StrayOnes (photo © Jaime Rojo)

BSA: Do you feel like they are the anti-heroes on the streets; The badass actors of the streets? I’ve seen a couple of your sculptures where the cats are going after mice or birds.
StrayOnes: I feel like cats represent us in a way – like strays are us. And for the bird piece you mentioned I feel like the bird was looking at the enemy on the face. Most of the time rats run away from the strays. They just don’t stop to look at cat on their face. So on the bird piece the pray is very aggressively looking back. That’s the subtle commentary running trough my work right now.

StrayOnes (photo © Jaime Rojo)

BSA: You have also sculpted other animals besides cats. I saw a raccoon recently and a Pokémon too! Are you getting bored with the cats?
StrayOnes: I just wanted to have more variety. Then I got to the point where I was also getting inspired by things. Like I saw a hawk that landed on top of the ledge so I decided to do a hawk. I also see tons of raccoons in the Heights. Raccoons are really cool. It is like the animals I see in New York.

BSA: Yes many New Yorkers don’t even realize how much wildlife there’s in the city but you are bringing the wildlife to their doorsteps, or their window sills, if you will.
StrayOnes: Yes stray cats are wild. They live free on the streets.

StrayOnes (photo © Jaime Rojo)

BSA: Do you have a specific time to put your work up on the street?
StrayOnes: I usually go alone during the day. When it’s very sunny and everyone is in a good mood. Two o’clock in the afternoon. I used to do it at night but then I had to hop up ladders and people might have thought I was robbing their apartments. So when I do it during the day I sort of look the part and people don’t bother me. I mean people watch me doing it but they don’t have issues because they think it is cool.

Task 1: Name every kind of animal mentioned in the interview.
Task 2: From the interview, copy word for word everything from "BSA: You have" down to "on the streets.".

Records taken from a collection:

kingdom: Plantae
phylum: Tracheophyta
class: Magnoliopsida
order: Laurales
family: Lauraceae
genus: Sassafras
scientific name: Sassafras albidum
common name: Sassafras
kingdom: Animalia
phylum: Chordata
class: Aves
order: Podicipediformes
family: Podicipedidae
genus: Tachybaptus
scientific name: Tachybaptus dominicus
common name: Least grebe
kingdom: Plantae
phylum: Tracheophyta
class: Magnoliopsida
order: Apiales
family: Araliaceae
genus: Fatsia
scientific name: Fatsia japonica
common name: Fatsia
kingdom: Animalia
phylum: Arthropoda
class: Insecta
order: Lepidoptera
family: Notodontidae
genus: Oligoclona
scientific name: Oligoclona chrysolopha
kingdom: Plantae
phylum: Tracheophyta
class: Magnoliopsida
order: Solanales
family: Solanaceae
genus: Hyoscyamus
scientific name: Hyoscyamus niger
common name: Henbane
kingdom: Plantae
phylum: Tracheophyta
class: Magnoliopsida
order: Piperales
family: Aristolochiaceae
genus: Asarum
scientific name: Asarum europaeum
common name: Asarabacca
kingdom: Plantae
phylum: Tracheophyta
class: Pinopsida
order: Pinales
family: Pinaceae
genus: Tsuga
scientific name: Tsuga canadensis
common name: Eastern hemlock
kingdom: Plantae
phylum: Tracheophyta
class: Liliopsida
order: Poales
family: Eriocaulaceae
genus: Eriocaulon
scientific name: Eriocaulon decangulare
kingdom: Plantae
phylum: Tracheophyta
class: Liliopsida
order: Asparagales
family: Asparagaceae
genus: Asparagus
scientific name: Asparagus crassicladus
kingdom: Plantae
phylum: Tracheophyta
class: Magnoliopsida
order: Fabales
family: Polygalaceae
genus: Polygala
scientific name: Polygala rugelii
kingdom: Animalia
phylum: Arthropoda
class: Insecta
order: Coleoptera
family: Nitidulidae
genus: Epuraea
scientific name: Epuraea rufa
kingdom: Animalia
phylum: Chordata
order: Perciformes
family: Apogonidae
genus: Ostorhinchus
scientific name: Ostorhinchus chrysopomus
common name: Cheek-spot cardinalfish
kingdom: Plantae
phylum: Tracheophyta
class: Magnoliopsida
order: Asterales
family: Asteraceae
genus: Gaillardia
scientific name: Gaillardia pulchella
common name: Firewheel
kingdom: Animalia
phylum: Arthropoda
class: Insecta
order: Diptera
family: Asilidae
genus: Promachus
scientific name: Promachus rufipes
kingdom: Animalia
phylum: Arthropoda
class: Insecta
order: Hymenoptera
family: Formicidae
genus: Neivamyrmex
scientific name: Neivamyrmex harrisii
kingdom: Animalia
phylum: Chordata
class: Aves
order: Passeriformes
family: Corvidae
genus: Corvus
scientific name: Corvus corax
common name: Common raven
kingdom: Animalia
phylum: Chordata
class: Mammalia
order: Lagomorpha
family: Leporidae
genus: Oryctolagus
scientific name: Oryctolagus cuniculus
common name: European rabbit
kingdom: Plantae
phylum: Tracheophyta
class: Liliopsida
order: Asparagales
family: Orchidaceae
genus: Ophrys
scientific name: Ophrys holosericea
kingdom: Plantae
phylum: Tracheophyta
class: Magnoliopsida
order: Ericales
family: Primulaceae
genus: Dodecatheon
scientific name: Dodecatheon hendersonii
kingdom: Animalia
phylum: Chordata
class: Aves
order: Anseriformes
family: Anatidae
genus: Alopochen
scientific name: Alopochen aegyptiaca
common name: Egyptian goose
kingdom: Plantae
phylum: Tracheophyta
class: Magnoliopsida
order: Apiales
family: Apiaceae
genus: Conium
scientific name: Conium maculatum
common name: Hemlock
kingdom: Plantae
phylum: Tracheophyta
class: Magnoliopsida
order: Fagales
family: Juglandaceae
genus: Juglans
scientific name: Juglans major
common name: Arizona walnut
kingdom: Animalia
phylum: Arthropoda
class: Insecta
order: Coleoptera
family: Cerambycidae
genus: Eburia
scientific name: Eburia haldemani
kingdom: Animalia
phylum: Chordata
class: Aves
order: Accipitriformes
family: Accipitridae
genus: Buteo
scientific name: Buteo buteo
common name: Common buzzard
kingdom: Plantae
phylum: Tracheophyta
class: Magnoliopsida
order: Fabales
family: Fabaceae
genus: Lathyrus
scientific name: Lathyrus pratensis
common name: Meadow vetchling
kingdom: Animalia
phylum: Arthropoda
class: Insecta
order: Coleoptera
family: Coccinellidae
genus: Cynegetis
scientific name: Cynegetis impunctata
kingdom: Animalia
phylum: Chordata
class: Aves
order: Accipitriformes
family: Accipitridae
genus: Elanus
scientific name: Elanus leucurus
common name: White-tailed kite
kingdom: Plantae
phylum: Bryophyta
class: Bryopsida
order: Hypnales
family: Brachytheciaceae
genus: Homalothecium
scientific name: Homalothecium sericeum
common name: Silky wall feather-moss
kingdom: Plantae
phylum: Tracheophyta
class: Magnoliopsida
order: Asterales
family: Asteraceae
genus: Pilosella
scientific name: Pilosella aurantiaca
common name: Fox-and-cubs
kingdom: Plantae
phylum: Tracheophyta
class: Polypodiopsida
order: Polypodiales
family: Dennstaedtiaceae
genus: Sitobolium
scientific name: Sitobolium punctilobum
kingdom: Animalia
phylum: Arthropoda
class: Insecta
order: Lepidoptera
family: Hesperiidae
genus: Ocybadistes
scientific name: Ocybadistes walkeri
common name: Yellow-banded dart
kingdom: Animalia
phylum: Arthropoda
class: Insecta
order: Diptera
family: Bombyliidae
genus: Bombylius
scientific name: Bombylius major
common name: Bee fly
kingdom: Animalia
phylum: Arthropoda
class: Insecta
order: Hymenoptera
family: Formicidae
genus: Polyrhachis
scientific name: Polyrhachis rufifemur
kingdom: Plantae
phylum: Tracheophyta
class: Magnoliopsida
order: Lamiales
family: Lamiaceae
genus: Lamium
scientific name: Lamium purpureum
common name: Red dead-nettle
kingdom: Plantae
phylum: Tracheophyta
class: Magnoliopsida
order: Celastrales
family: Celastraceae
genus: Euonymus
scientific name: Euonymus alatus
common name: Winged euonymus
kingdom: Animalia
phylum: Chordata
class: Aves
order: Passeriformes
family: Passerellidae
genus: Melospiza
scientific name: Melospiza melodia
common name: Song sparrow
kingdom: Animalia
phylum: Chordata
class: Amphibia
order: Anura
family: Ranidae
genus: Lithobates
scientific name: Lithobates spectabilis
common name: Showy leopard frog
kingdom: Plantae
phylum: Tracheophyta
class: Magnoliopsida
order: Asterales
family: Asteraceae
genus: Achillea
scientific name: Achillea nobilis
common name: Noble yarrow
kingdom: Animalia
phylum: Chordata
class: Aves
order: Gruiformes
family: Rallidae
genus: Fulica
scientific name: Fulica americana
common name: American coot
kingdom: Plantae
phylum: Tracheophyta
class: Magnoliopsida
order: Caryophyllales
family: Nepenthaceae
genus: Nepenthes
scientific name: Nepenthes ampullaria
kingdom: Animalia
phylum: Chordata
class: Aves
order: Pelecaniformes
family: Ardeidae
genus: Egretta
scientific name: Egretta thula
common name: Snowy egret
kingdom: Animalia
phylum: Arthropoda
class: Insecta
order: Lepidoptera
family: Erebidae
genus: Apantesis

Task answer 1: Cats, mice, birds, rats, raccoons, hawk

Task answer 2:
BSA: You have also sculpted other animals besides cats. I saw a raccoon recently and a Pokémon too! Are you getting bored with the cats?
StrayOnes: I just wanted to have more variety. Then I got to the point where I was also getting inspired by things. Like I saw a hawk that landed on top of the ledge so I decided to do a hawk. I also see tons of raccoons in the Heights. Raccoons are really cool. It is like the animals I see in New York.

BSA: Yes many New Yorkers don’t even realize how much wildlife there’s in the city but you are bringing the wildlife to their doorsteps, or their window sills, if you will.
StrayOnes: Yes stray cats are wild. They live free on the streets.